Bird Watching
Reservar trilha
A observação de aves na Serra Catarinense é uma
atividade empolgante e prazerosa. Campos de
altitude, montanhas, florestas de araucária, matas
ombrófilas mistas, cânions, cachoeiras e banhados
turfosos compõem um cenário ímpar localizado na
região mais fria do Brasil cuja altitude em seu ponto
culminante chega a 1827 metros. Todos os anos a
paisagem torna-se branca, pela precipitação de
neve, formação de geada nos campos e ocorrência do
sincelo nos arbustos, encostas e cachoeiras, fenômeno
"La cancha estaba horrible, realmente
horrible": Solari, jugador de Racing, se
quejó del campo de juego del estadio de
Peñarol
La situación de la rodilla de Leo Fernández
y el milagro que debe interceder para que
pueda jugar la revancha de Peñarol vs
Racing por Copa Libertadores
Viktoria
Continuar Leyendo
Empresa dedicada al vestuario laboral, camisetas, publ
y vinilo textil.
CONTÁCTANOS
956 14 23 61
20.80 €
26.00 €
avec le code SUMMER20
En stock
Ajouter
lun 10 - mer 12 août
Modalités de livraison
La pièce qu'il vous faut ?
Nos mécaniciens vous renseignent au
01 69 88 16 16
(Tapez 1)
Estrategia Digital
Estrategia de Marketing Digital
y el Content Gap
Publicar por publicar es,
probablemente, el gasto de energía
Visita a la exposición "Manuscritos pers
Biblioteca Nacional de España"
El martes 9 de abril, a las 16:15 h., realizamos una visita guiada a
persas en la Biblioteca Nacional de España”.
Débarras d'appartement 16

==

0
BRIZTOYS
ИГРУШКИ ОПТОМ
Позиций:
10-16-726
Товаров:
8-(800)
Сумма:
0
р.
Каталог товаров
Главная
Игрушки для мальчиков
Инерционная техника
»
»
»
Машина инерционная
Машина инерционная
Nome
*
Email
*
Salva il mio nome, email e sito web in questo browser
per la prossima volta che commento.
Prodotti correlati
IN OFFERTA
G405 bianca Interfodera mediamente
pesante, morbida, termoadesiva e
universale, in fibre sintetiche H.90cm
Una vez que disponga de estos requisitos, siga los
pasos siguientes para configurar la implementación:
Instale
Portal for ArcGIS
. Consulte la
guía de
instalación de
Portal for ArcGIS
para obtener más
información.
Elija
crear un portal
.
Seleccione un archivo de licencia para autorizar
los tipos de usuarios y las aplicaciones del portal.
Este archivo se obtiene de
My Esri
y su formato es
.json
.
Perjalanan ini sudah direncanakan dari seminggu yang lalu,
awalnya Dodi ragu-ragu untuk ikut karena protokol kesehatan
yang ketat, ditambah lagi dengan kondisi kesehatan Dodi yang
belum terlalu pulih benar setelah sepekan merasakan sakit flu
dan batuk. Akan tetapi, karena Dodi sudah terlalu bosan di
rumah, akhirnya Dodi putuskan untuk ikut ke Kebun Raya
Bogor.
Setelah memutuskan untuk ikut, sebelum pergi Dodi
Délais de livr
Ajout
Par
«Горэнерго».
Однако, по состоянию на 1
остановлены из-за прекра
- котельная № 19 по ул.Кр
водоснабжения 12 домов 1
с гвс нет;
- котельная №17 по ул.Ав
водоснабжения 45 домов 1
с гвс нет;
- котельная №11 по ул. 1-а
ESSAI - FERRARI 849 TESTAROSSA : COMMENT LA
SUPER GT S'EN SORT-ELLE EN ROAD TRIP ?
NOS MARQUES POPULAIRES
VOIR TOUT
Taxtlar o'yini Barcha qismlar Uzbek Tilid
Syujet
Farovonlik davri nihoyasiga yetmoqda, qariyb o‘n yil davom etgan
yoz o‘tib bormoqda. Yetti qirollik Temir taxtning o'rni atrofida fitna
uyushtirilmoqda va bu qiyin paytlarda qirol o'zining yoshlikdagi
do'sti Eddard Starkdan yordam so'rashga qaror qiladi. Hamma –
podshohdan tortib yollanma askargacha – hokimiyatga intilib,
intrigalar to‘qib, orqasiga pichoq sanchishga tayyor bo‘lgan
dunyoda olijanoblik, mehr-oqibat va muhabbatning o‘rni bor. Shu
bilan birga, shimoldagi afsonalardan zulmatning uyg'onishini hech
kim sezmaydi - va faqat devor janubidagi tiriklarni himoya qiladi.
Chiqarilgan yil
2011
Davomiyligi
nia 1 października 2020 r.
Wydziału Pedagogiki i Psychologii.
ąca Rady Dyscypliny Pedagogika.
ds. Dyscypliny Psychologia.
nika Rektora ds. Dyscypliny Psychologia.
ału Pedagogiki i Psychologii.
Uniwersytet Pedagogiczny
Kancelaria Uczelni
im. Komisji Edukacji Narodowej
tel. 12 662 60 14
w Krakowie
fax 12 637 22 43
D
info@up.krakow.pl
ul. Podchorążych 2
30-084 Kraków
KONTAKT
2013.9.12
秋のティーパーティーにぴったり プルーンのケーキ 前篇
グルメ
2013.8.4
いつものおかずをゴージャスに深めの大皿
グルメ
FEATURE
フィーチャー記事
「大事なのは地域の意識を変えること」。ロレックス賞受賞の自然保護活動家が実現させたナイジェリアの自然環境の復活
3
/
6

**The task**
Could you set down, exactly as written, the lines above between the one holding "neve, formação de" and the one holding "Débarras d'appartement 16", inclusive, and nothing more?

**Solution to this task**
neve, formação de geada nos campos e ocorrência do
sincelo nos arbustos, encostas e cachoeiras, fenômeno
"La cancha estaba horrible, realmente
horrible": Solari, jugador de Racing, se
quejó del campo de juego del estadio de
Peñarol
La situación de la rodilla de Leo Fernández
y el milagro que debe interceder para que
pueda jugar la revancha de Peñarol vs
Racing por Copa Libertadores
Viktoria
Continuar Leyendo
Empresa dedicada al vestuario laboral, camisetas, publ
y vinilo textil.
CONTÁCTANOS
956 14 23 61
20.80 €
26.00 €
avec le code SUMMER20
En stock
Ajouter
lun 10 - mer 12 août
Modalités de livraison
La pièce qu'il vous faut ?
Nos mécaniciens vous renseignent au
01 69 88 16 16
(Tapez 1)
Estrategia Digital
Estrategia de Marketing Digital
y el Content Gap
Publicar por publicar es,
probablemente, el gasto de energía
Visita a la exposición "Manuscritos pers
Biblioteca Nacional de España"
El martes 9 de abril, a las 16:15 h., realizamos una visita guiada a
persas en la Biblioteca Nacional de España”.
Débarras d'appartement 16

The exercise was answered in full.